Three Things the Movement Should Do in 2026

The creative commons community cannot solve the AI training data problem alone — it requires legal reform, technical standards, and commercial decisions by AI companies. But there are three things the movement can do that would meaningfully advance the cause.

First, update the licence framework to address AI training explicitly. The CC licences have been revised four times since 2001. A fifth revision that specifically addresses machine learning training — clarifying what the existing licences permit, creating a training-specific licence option, and establishing clear terms for the compensation arrangements that some creators want — would provide the legal clarity that the training data debate currently lacks. This is complex work, but it is the kind of work that Creative Commons exists to do.

Second, invest in Signals infrastructure and push for adoption. The Signals framework is the right approach to the coordination problem. Making it work requires technical infrastructure that most creators cannot build themselves and adoption by AI developers that requires sustained engagement. The movement should treat Signals infrastructure as core mission work rather than as an experimental project.

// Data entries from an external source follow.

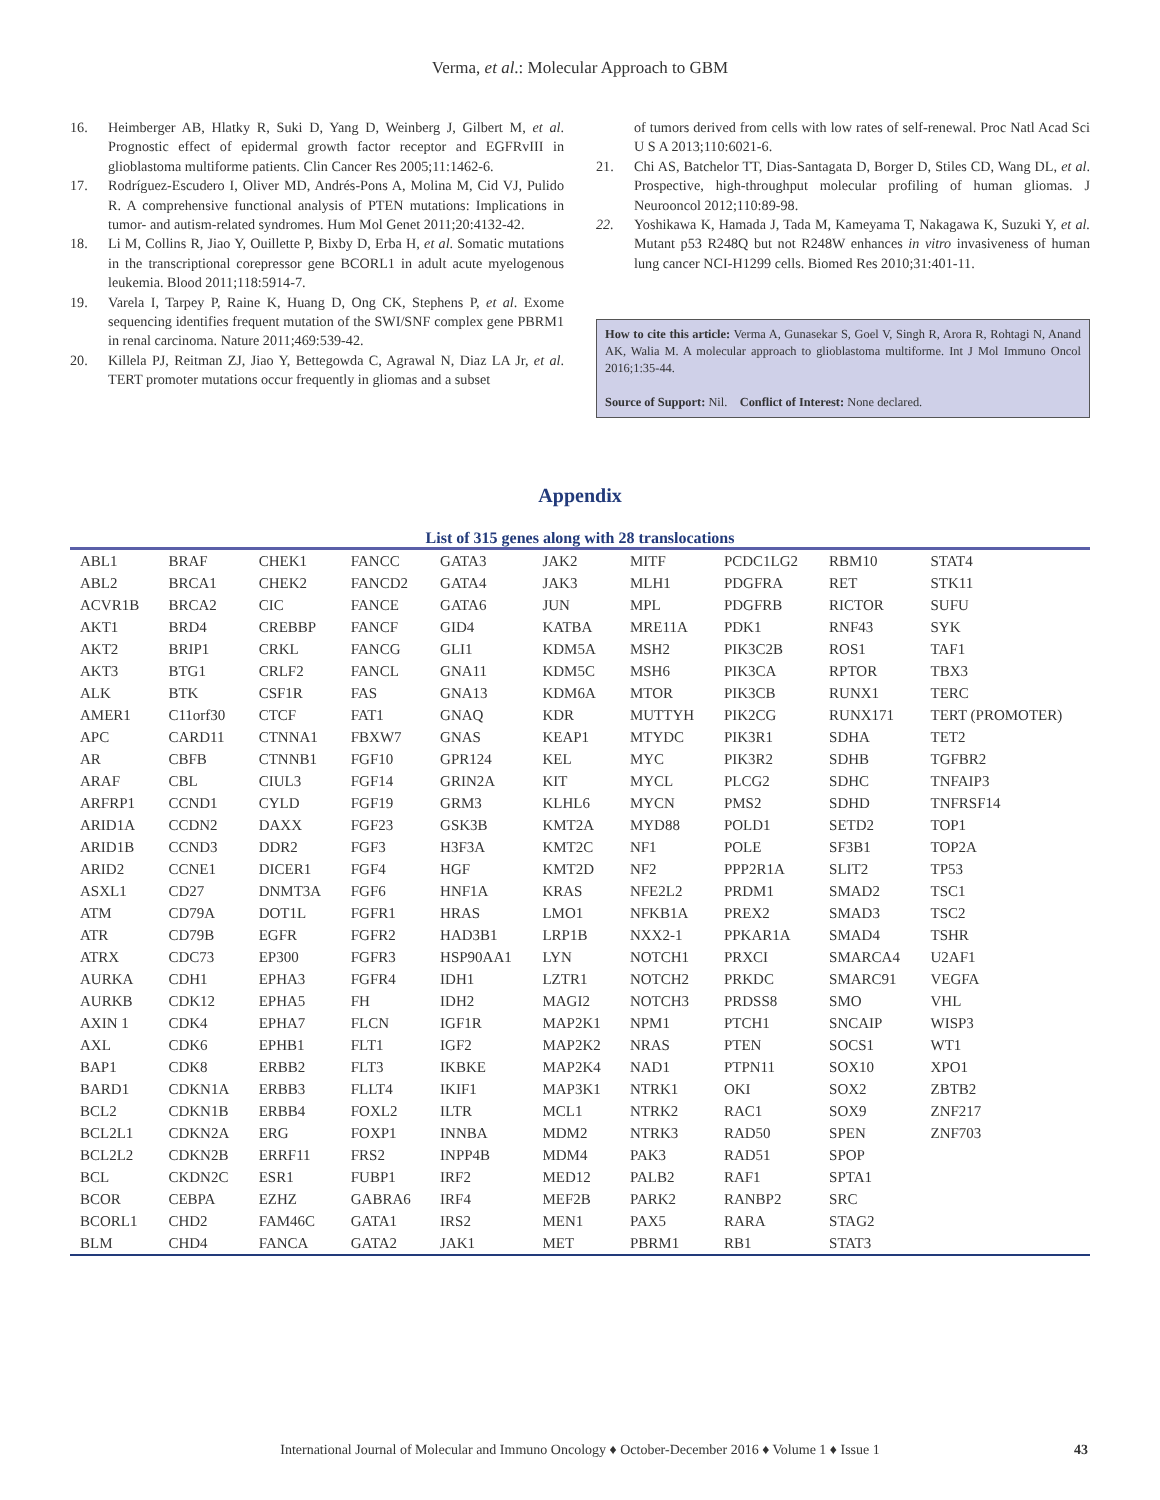Verma, et al.: Molecular Approach to GBM
16. Heimberger AB, Hlatky R, Suki D, Yang D, Weinberg J, Gilbert M, et al. Prognostic effect of epidermal growth factor receptor and EGFRvIII in glioblastoma multiforme patients. Clin Cancer Res 2005;11:1462-6.
17. Rodríguez-Escudero I, Oliver MD, Andrés-Pons A, Molina M, Cid VJ, Pulido R. A comprehensive functional analysis of PTEN mutations: Implications in tumor- and autism-related syndromes. Hum Mol Genet 2011;20:4132-42.
18. Li M, Collins R, Jiao Y, Ouillette P, Bixby D, Erba H, et al. Somatic mutations in the transcriptional corepressor gene BCORL1 in adult acute myelogenous leukemia. Blood 2011;118:5914-7.
19. Varela I, Tarpey P, Raine K, Huang D, Ong CK, Stephens P, et al. Exome sequencing identifies frequent mutation of the SWI/SNF complex gene PBRM1 in renal carcinoma. Nature 2011;469:539-42.
20. Killela PJ, Reitman ZJ, Jiao Y, Bettegowda C, Agrawal N, Diaz LA Jr, et al. TERT promoter mutations occur frequently in gliomas and a subset
of tumors derived from cells with low rates of self-renewal. Proc Natl Acad Sci U S A 2013;110:6021-6.
21. Chi AS, Batchelor TT, Dias-Santagata D, Borger D, Stiles CD, Wang DL, et al. Prospective, high-throughput molecular profiling of human gliomas. J Neurooncol 2012;110:89-98.
22. Yoshikawa K, Hamada J, Tada M, Kameyama T, Nakagawa K, Suzuki Y, et al. Mutant p53 R248Q but not R248W enhances in vitro invasiveness of human lung cancer NCI-H1299 cells. Biomed Res 2010;31:401-11.
How to cite this article: Verma A, Gunasekar S, Goel V, Singh R, Arora R, Rohtagi N, Anand AK, Walia M. A molecular approach to glioblastoma multiforme. Int J Mol Immuno Oncol 2016;1:35-44.
Source of Support: Nil. Conflict of Interest: None declared.
Appendix
List of 315 genes along with 28 translocations
| ABL1 | BRAF | CHEK1 | FANCC | GATA3 | JAK2 | MITF | PCDC1LG2 | RBM10 | STAT4 |
| ABL2 | BRCA1 | CHEK2 | FANCD2 | GATA4 | JAK3 | MLH1 | PDGFRA | RET | STK11 |
| ACVR1B | BRCA2 | CIC | FANCE | GATA6 | JUN | MPL | PDGFRB | RICTOR | SUFU |
| AKT1 | BRD4 | CREBBP | FANCF | GID4 | KATBA | MRE11A | PDK1 | RNF43 | SYK |
| AKT2 | BRIP1 | CRKL | FANCG | GLI1 | KDM5A | MSH2 | PIK3C2B | ROS1 | TAF1 |
| AKT3 | BTG1 | CRLF2 | FANCL | GNA11 | KDM5C | MSH6 | PIK3CA | RPTOR | TBX3 |
| ALK | BTK | CSF1R | FAS | GNA13 | KDM6A | MTOR | PIK3CB | RUNX1 | TERC |
| AMER1 | C11orf30 | CTCF | FAT1 | GNAQ | KDR | MUTTYH | PIK2CG | RUNX171 | TERT (PROMOTER) |
| APC | CARD11 | CTNNA1 | FBXW7 | GNAS | KEAP1 | MTYDC | PIK3R1 | SDHA | TET2 |
| AR | CBFB | CTNNB1 | FGF10 | GPR124 | KEL | MYC | PIK3R2 | SDHB | TGFBR2 |
| ARAF | CBL | CIUL3 | FGF14 | GRIN2A | KIT | MYCL | PLCG2 | SDHC | TNFAIP3 |
| ARFRP1 | CCND1 | CYLD | FGF19 | GRM3 | KLHL6 | MYCN | PMS2 | SDHD | TNFRSF14 |
| ARID1A | CCDN2 | DAXX | FGF23 | GSK3B | KMT2A | MYD88 | POLD1 | SETD2 | TOP1 |
| ARID1B | CCND3 | DDR2 | FGF3 | H3F3A | KMT2C | NF1 | POLE | SF3B1 | TOP2A |
| ARID2 | CCNE1 | DICER1 | FGF4 | HGF | KMT2D | NF2 | PPP2R1A | SLIT2 | TP53 |
| ASXL1 | CD27 | DNMT3A | FGF6 | HNF1A | KRAS | NFE2L2 | PRDM1 | SMAD2 | TSC1 |
| ATM | CD79A | DOT1L | FGFR1 | HRAS | LMO1 | NFKB1A | PREX2 | SMAD3 | TSC2 |
| ATR | CD79B | EGFR | FGFR2 | HAD3B1 | LRP1B | NXX2-1 | PPKAR1A | SMAD4 | TSHR |
| ATRX | CDC73 | EP300 | FGFR3 | HSP90AA1 | LYN | NOTCH1 | PRXCI | SMARCA4 | U2AF1 |
| AURKA | CDH1 | EPHA3 | FGFR4 | IDH1 | LZTR1 | NOTCH2 | PRKDC | SMARC91 | VEGFA |
| AURKB | CDK12 | EPHA5 | FH | IDH2 | MAGI2 | NOTCH3 | PRDSS8 | SMO | VHL |
| AXIN 1 | CDK4 | EPHA7 | FLCN | IGF1R | MAP2K1 | NPM1 | PTCH1 | SNCAIP | WISP3 |
| AXL | CDK6 | EPHB1 | FLT1 | IGF2 | MAP2K2 | NRAS | PTEN | SOCS1 | WT1 |
| BAP1 | CDK8 | ERBB2 | FLT3 | IKBKE | MAP2K4 | NAD1 | PTPN11 | SOX10 | XPO1 |
| BARD1 | CDKN1A | ERBB3 | FLLT4 | IKIF1 | MAP3K1 | NTRK1 | OKI | SOX2 | ZBTB2 |
| BCL2 | CDKN1B | ERBB4 | FOXL2 | ILTR | MCL1 | NTRK2 | RAC1 | SOX9 | ZNF217 |
| BCL2L1 | CDKN2A | ERG | FOXP1 | INNBA | MDM2 | NTRK3 | RAD50 | SPEN | ZNF703 |
| BCL2L2 | CDKN2B | ERRF11 | FRS2 | INPP4B | MDM4 | PAK3 | RAD51 | SPOP | |
| BCL | CKDN2C | ESR1 | FUBP1 | IRF2 | MED12 | PALB2 | RAF1 | SPTA1 | |
| BCOR | CEBPA | EZHZ | GABRA6 | IRF4 | MEF2B | PARK2 | RANBP2 | SRC | |
| BCORL1 | CHD2 | FAM46C | GATA1 | IRS2 | MEN1 | PAX5 | RARA | STAG2 | |
| BLM | CHD4 | FANCA | GATA2 | JAK1 | MET | PBRM1 | RB1 | STAT3 | |
International Journal of Molecular and Immuno Oncology ♦ October-December 2016 ♦ Volume 1 ♦ Issue 1 43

Third, build the case for reciprocal contribution to the commons. AI companies benefit from the open culture that CC has helped build. The movement should develop clear, evidence-based arguments for why those companies should contribute back — through financial support for CC infrastructure, through commitments to use Signals and respect creator preferences, and through participation in the governance of the standards that shape how AI training happens. This is an advocacy project, and it is one that the CC community is uniquely positioned to lead.

The commons has been built by millions of creators who chose to share. It deserves to be defended by an equally serious commitment to ensuring that sharing remains meaningful — that the people who give to the commons receive something from it in return, and that the infrastructure of open culture is not quietly privatised by the systems built upon it.